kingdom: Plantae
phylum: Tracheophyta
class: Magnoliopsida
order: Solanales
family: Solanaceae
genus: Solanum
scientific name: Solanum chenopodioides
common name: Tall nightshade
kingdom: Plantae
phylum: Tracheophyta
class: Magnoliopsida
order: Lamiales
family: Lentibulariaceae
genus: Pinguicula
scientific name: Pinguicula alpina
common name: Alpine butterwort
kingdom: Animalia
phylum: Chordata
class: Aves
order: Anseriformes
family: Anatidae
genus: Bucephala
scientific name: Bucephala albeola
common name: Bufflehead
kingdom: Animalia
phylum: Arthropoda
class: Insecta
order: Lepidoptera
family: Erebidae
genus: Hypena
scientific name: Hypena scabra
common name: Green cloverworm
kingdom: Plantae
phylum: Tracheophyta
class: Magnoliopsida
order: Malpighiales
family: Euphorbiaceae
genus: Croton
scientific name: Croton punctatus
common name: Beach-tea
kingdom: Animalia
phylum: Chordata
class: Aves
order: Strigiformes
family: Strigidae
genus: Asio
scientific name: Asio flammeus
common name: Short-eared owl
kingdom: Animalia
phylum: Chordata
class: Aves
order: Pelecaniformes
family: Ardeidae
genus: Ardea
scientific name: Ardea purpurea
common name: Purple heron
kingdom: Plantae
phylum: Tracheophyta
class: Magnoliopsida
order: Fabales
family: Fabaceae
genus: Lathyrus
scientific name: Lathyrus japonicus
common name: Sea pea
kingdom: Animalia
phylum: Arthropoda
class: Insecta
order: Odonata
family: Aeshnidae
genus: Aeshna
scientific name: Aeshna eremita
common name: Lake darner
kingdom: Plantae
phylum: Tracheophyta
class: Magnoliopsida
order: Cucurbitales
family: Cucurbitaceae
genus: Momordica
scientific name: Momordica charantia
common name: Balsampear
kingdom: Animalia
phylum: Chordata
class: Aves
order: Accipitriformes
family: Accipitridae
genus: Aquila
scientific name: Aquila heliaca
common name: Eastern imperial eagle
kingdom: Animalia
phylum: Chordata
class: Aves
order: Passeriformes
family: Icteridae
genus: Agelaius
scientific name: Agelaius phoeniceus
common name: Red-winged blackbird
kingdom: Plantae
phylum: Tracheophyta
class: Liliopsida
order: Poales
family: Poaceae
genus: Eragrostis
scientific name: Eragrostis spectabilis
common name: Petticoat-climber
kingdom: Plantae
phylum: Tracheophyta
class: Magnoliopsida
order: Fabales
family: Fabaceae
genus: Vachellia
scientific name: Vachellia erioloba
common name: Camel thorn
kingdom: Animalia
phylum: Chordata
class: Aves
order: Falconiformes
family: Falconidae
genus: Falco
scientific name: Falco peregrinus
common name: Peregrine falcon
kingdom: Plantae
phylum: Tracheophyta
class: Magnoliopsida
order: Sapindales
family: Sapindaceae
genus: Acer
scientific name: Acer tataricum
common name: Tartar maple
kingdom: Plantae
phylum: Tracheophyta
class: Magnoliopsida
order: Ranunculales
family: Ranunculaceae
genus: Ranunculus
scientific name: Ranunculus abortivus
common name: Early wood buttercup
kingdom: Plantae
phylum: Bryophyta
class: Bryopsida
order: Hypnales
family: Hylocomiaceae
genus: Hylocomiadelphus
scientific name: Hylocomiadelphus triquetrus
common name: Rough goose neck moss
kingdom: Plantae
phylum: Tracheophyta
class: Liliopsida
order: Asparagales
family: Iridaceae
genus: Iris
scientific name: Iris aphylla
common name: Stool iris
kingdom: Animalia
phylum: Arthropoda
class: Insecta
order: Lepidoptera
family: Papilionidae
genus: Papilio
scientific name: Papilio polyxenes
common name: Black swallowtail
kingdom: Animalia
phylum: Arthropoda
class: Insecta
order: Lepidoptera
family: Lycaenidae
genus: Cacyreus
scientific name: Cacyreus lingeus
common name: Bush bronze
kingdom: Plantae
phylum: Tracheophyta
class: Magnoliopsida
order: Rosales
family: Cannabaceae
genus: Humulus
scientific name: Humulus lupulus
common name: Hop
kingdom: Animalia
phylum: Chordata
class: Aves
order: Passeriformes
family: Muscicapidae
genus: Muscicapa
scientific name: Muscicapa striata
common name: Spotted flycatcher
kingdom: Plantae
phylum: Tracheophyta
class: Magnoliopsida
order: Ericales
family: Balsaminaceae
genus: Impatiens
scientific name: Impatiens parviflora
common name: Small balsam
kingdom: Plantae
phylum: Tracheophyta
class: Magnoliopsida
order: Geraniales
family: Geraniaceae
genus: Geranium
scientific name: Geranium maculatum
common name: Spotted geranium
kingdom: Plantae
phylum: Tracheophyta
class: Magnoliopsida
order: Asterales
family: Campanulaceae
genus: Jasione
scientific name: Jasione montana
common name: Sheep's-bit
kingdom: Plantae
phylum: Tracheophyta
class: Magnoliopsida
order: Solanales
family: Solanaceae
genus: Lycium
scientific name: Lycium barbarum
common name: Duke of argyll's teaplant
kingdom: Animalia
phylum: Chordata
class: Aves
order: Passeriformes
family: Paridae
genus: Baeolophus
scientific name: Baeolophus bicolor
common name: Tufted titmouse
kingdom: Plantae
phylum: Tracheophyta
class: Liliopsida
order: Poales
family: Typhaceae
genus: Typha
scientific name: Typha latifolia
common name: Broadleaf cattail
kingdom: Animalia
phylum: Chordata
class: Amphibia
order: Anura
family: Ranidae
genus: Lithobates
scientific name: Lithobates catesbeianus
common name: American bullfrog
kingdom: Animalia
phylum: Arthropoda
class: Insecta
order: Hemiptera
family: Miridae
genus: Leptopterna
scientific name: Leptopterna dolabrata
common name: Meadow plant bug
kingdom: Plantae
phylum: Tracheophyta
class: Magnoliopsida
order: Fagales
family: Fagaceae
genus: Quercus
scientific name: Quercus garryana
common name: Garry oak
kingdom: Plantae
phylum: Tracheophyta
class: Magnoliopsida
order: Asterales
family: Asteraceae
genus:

_The exercise_
Format the stretch from the start of the records through the line that contains "genus: Bucephala" as a JSON list of strings, one string per line, leaving out any blank lines.

_Task response_
[
  "kingdom: Plantae",
  "phylum: Tracheophyta",
  "class: Magnoliopsida",
  "order: Solanales",
  "family: Solanaceae",
  "genus: Solanum",
  "scientific name: Solanum chenopodioides",
  "common name: Tall nightshade",
  "kingdom: Plantae",
  "phylum: Tracheophyta",
  "class: Magnoliopsida",
  "order: Lamiales",
  "family: Lentibulariaceae",
  "genus: Pinguicula",
  "scientific name: Pinguicula alpina",
  "common name: Alpine butterwort",
  "kingdom: Animalia",
  "phylum: Chordata",
  "class: Aves",
  "order: Anseriformes",
  "family: Anatidae",
  "genus: Bucephala"
]